Abstract
In 303 Creative v. Elenis, the Supreme Court effectively exempted plaintiff Lorie Smith from Colorado’s LGBT-inclusive nondiscrimination law, allowing her to refuse service to same-sex couples if she opens a business designing wedding websites. The Court upended substantive nondiscrimination law, but the opinion also has important implications for standing doctrine. Although standing doctrine requires that plaintiffs must suffer an injury in order to challenge a law’s validity, the Court granted Smith standing even though she was not yet actually in business and had never been threatened with enforcement of Colorado’s nondiscrimination law.

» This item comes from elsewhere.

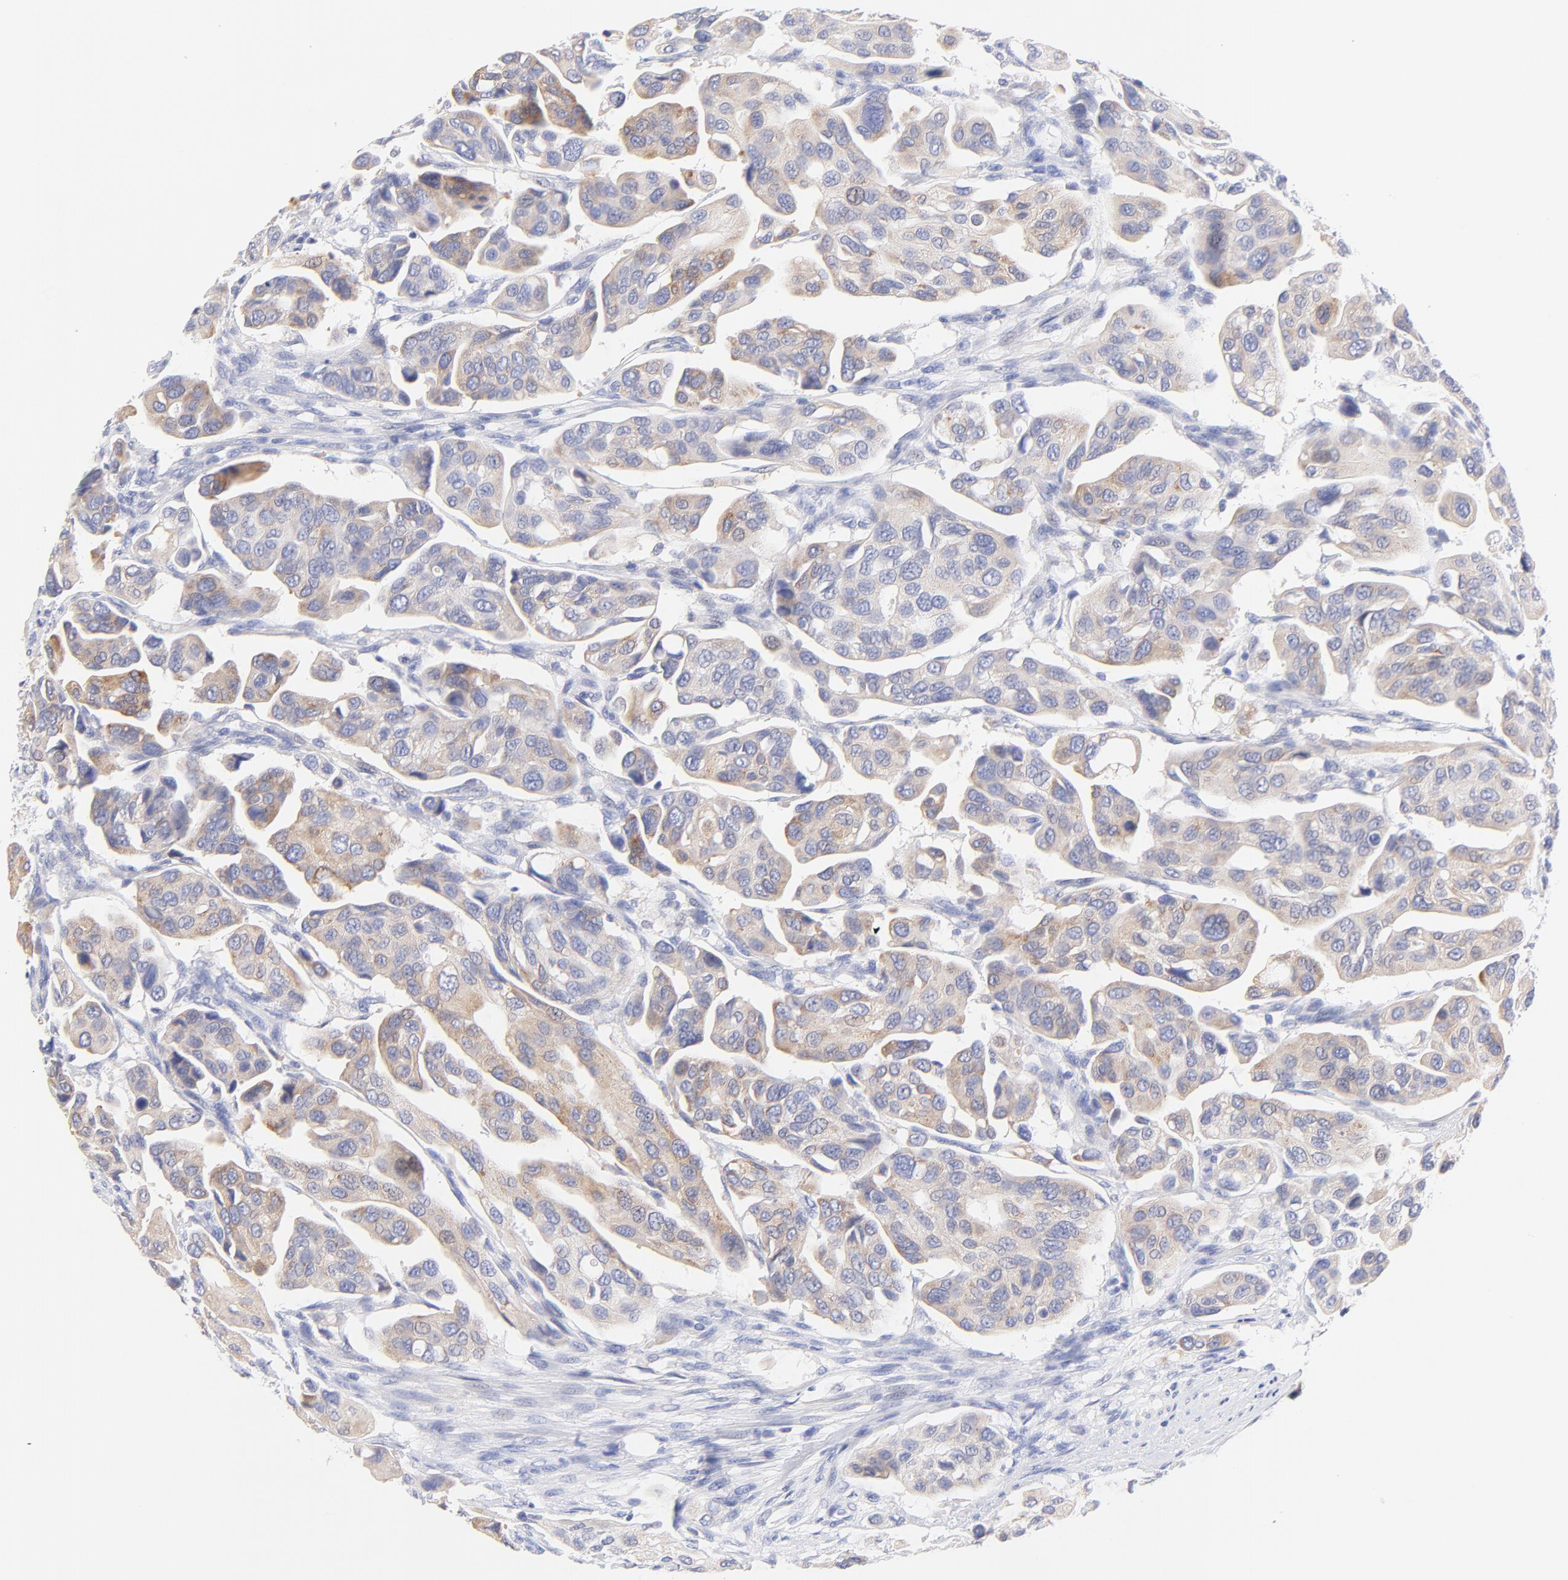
{"staining": {"intensity": "moderate", "quantity": ">75%", "location": "cytoplasmic/membranous"}, "tissue": "urothelial cancer", "cell_type": "Tumor cells", "image_type": "cancer", "snomed": [{"axis": "morphology", "description": "Adenocarcinoma, NOS"}, {"axis": "topography", "description": "Urinary bladder"}], "caption": "This is an image of immunohistochemistry (IHC) staining of adenocarcinoma, which shows moderate positivity in the cytoplasmic/membranous of tumor cells.", "gene": "EBP", "patient": {"sex": "male", "age": 61}}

The Court’s lenient treatment in granting Smith standing contrasts starkly with how courts have treated LGBT plaintiffs. Both historically and recently, Congress and state legislatures have targeted their LGBT citizens for discrimination in several major areas: criminal law (through sodomy statutes), employment restrictions (such as Don’t Ask, Don’t Tell), marriage law (by barring same-sex couples from marrying), anti-nondiscrimination laws (by exempting individuals and businesses from LGBT-inclusive local nondiscrimination laws), and speech prohibitions (such as Florida’s “Don’t Say Gay” law). Despite that targeting, courts have denied standing to LGBT plaintiffs challenging these anti-LGBT laws by asserting that the plaintiffs have not suffered injury. Judges have mischaracterized the injuries of LGBT plaintiffs as hypothetical, non-imminent, and not particularized. Ironically, these labels apply more accurately to the injuries alleged by plaintiffs, such as Smith, who were granted standing to challenge LGBT-inclusive nondiscrimination laws, than they do to LGBT plaintiffs who were denied standing to challenge discriminatory laws.
No principled distinction explains why the injuries suffered by LGBT plaintiffs are insufficient for standing purposes while Lorie Smith’s bare desire to discriminate in a business she might pursue in the future is sufficient. This Article exposes this double standard and discusses hypotheses to explain its origins and persistence. Fortunately, despite the long history of courts denying LGBT plaintiffs standing to contest the constitutionality of anti-LGBT laws, future plaintiffs can now argue that 303 Creative’s holding requires courts to recognize that they have standing. The Court’s otherwise rights diminishing opinion in 303 Creative could play a role in protecting LGBT rights in the long run by helping plaintiffs secure standing to challenge anti-LGBT laws.